Output nothing but the lines from the beginning of the listing below through the line containing "Gry oferują różnorodne", exactly as they stand, without pictures.

Study material:

###

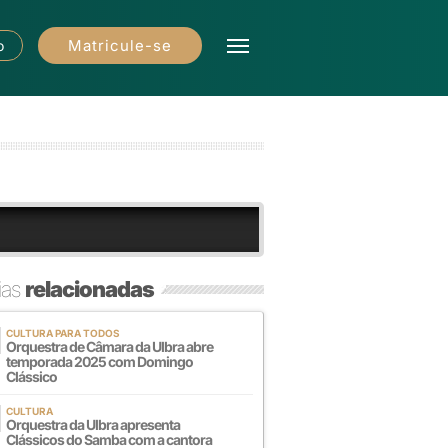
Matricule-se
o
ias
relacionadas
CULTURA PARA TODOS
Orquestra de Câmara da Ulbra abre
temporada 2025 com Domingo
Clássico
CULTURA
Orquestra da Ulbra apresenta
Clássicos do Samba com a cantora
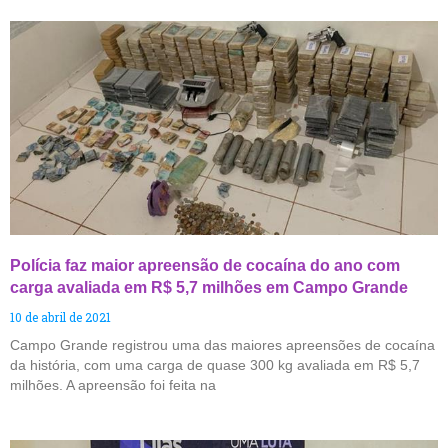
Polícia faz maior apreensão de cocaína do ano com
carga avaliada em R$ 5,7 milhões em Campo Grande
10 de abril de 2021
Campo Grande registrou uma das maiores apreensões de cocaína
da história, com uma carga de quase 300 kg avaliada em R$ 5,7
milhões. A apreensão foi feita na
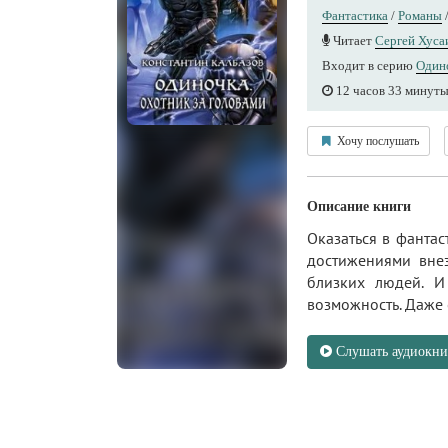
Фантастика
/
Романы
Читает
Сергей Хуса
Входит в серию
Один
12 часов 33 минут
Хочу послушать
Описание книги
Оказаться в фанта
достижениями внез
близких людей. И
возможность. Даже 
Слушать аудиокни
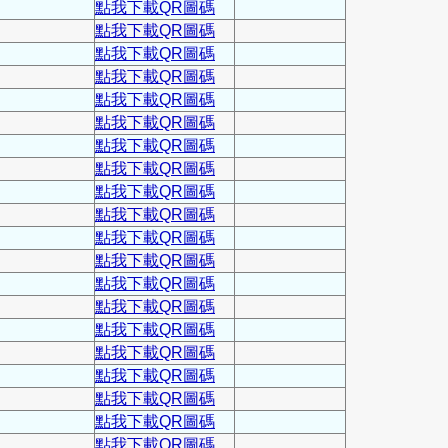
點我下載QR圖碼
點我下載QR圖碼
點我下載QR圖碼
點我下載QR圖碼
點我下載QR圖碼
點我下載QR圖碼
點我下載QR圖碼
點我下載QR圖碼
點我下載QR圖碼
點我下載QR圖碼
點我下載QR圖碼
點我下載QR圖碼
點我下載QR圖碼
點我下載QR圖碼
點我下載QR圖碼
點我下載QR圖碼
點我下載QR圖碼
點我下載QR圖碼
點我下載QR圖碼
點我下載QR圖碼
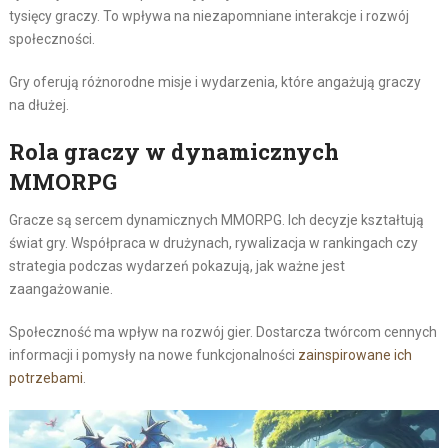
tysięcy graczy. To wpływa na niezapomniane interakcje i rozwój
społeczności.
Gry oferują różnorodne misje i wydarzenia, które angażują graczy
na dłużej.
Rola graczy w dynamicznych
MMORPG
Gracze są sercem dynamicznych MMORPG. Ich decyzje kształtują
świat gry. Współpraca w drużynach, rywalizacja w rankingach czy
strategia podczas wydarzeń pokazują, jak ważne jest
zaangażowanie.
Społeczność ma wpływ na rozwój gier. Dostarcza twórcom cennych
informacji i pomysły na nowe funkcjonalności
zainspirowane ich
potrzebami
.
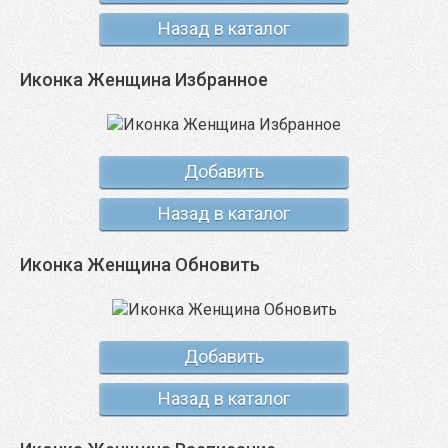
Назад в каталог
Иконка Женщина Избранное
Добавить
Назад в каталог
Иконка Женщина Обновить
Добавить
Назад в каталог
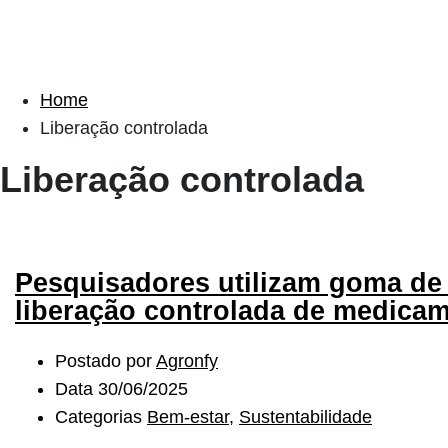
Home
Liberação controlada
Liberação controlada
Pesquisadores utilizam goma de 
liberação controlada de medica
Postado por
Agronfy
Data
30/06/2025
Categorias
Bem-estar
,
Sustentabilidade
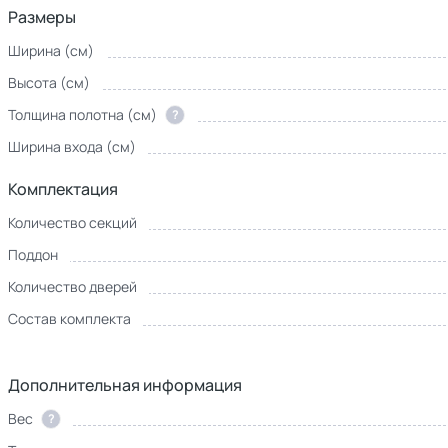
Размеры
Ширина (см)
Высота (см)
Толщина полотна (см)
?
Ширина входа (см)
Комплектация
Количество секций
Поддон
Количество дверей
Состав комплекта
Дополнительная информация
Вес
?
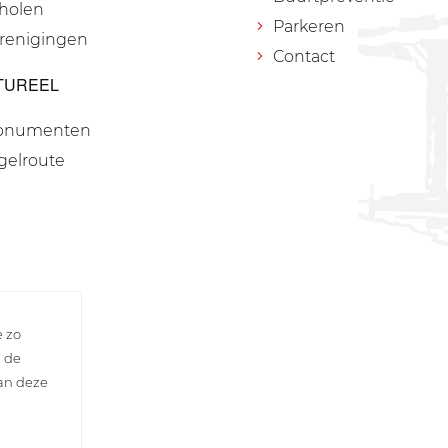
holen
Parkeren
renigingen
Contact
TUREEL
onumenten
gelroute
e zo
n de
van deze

###

Exercise output:
Matricule-se
o
ias
relacionadas
CULTURA PARA TODOS
Orquestra de Câmara da Ulbra abre
temporada 2025 com Domingo
Clássico
CULTURA
Orquestra da Ulbra apresenta
Clássicos do Samba com a cantora
Polícia faz maior apreensão de cocaína do ano com
carga avaliada em R$ 5,7 milhões em Campo Grande
10 de abril de 2021
Campo Grande registrou uma das maiores apreensões de cocaína
da história, com uma carga de quase 300 kg avaliada em R$ 5,7
milhões. A apreensão foi feita na
Фантастика
/
Романы
Читает
Сергей Хуса
Входит в серию
Один
12 часов 33 минут
Хочу послушать
Описание книги
Оказаться в фанта
достижениями внез
близких людей. И
возможность. Даже 
Слушать аудиокни
點我下載QR圖碼
點我下載QR圖碼
點我下載QR圖碼
點我下載QR圖碼
點我下載QR圖碼
點我下載QR圖碼
點我下載QR圖碼
點我下載QR圖碼
點我下載QR圖碼
點我下載QR圖碼
點我下載QR圖碼
點我下載QR圖碼
點我下載QR圖碼
點我下載QR圖碼
點我下載QR圖碼
點我下載QR圖碼
點我下載QR圖碼
點我下載QR圖碼
點我下載QR圖碼
點我下載QR圖碼
tysięcy graczy. To wpływa na niezapomniane interakcje i rozwój
społeczności.
Gry oferują różnorodne misje i wydarzenia, które angażują graczy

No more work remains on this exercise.